Kleurpotlood: de techniek
Een aquarel maken vinden we voor een volwassene een geschikte hobby, iemand die zich waagt aan olieverf bewonderen we. Maar iemand die werkt met kleurpotlood??? Kleurpotlood is een materiaal dat we met kinderen associëren, maar het is een geschikt materiaal voor volwassenen om erg mooie werkstukken mee te maken. Om een mooi resultaat te bereiken met kleurpotlood, is het erg belangrijk dat je op een goede drager en met lichtechte kleurpotloden werkt.
Materiaal
- ivoorkarton
- potlood
- staafgum
- een vlerk (dat is een vlerk van een vogel die gebruikt wordt om de rommeltjes weg te vegen na het gummen)
- kleurpotloden van goede kwaliteit, bijvoorbeeld van het merk Caran d'Ache
- smetblaadjes (hiervoor kan A-4 papier gebruikt worden dat ook voor printer gebruikt wordt)
Ivoorkarton en kleurpotloden van een goed merk worden verkocht in winkels waar tekenmaterialen verkocht worden en in winkels die materialen voor kunstenaars verkopen.
Voorbereiding
Begin met een tekening te maken op het ivoorkarton. Ivoorkarton is kwetsbaar materiaal. Dat betekent dat het wel kan lijken of je iets weggegumd hebt, maar het lijntje blijft als afdruk in het karton zichtbaar. Daarom niet met het potlood op het karton drukken, houd het zo licht mogelijk. Als tekenen moeilijk voor je is, kun je ook een ansichtkaart natekenen.
Kleuren
Het inkleuren met kleurpotlood is een tijdrovend werkje. Je begint met de achtergrond. Je legt je smetblaadje met de rand precies tegen een scheiding op je tekening. In dit geval de scheiding tussen je voorgrond en je achtergrond. Je houdt je kleurpotlood zo licht mogelijk vast, je laat je potlood rusten op je middelvinger tegen je duim aan en met je wijsvinger geef je de koers van je lijnen aan.

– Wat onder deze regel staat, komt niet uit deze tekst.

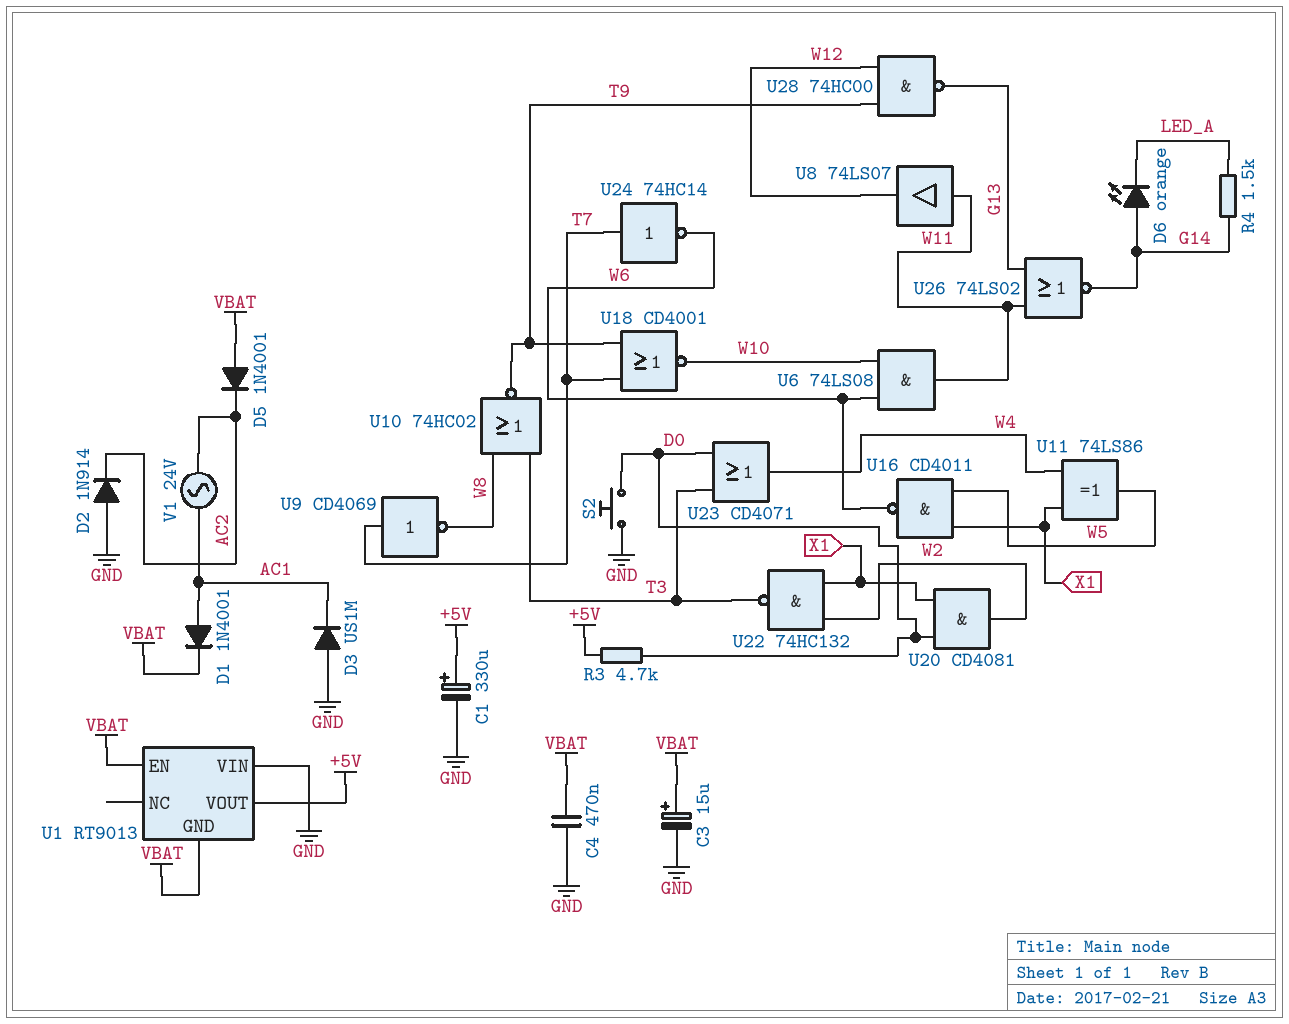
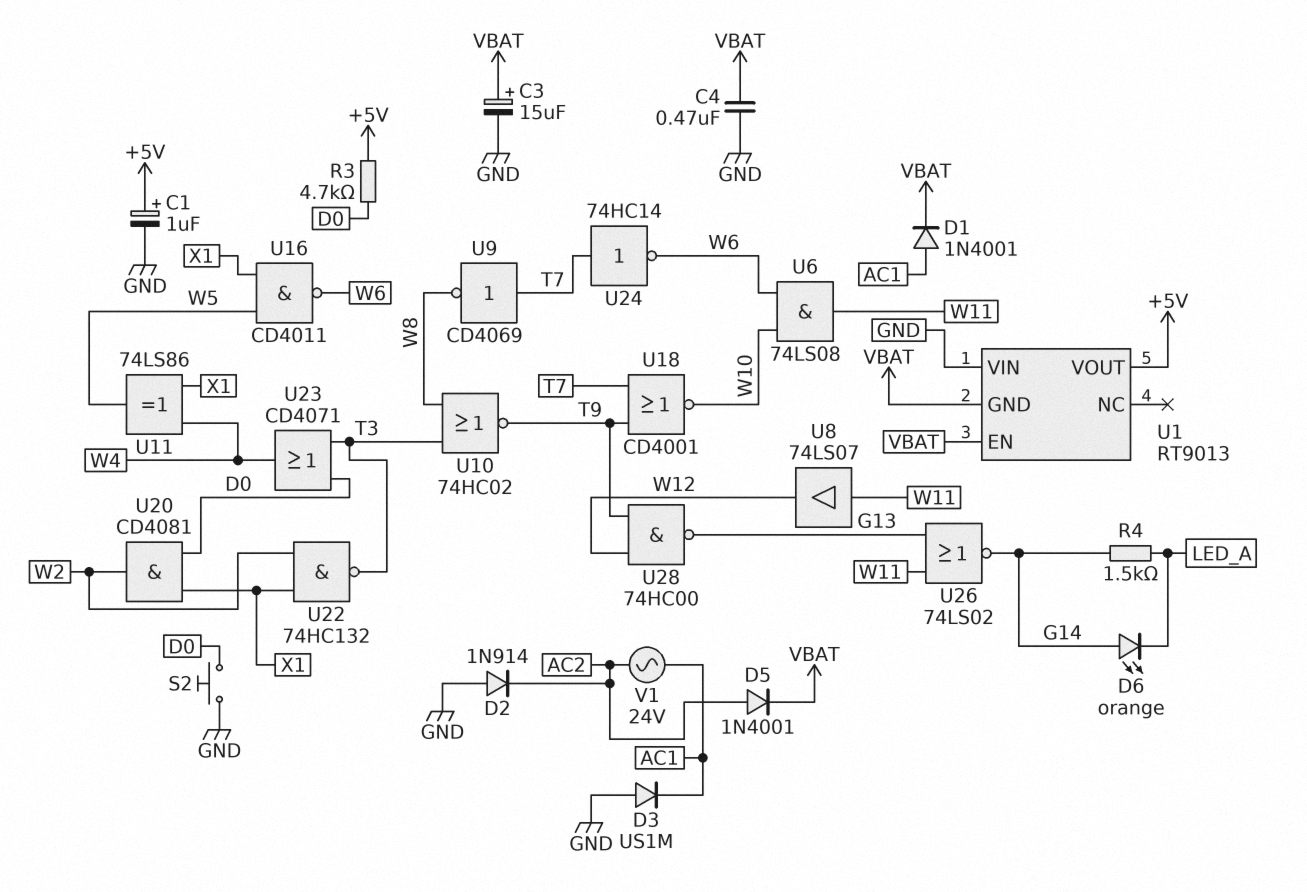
C1: 330uF (plus +5V, minus GND) -> 1uF (plus +5V, minus GND)
D5: diode 1N4001 (A VBAT, K AC2) -> diode 1N4001 (A AC2, K VBAT)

Dan ga je heel licht arceren. Het begin van je lijn komt op het smetblaadje, want als je dat rechtstreeks op je tekening doet, wordt de plek waar je lijn begint donkerder. Als je een stuk gelijkmatig gearceerd hebt, draai je je vel 45 graden en ga je de andere kant op arceren. En daarna arceer je weer in een andere richting. De stukken die je niet in die kleur wilt hebben afdekken met je smetblaadje en je lijn altijd op het smetblaadje laten beginnen. Let erop dat je heel licht arceert, ga er vanuit dat je minstens 20 tot 30 keer op dezelfde plaats moet arceren voor het echt goed dekt. Dat is ook de bedoeling, want daardoor krijg je een gelijkmatig resultaat.
Mengen
De kleuren van kleurpotlood kun je mengen, maar dat gaat wel een beetje anders dan bij verf. Als je een mengkleur wilt hebben, moet je dat regisseren door over je bestaande kleur met een andere kleur te gaan arceren. Dus wil je groen en heb je dat niet, dan neem je een laag geel, met daarover in een andere richting een kleur blauw, en dan weer in een andere richting weer geel etc. etc. En dan goed opletten of de kleur groen naar je zin is. Zo niet, dan gebruik je vaker geel of vaker blauw.
Afwerking
Je bent klaar met kleuren als alleen een kenner nog kan zien dat je het met kleurpotlood gedaan hebt, het lijkt meer op krijt.
Daarna, als allerlaatste, kun je met een mesje heel voorzichtig witte plekken aanbrengen. Je krast de kleur dan heel voorzichtig weg. Dat doe je bijvoorbeeld als je een appel getekend hebt waar het licht op valt.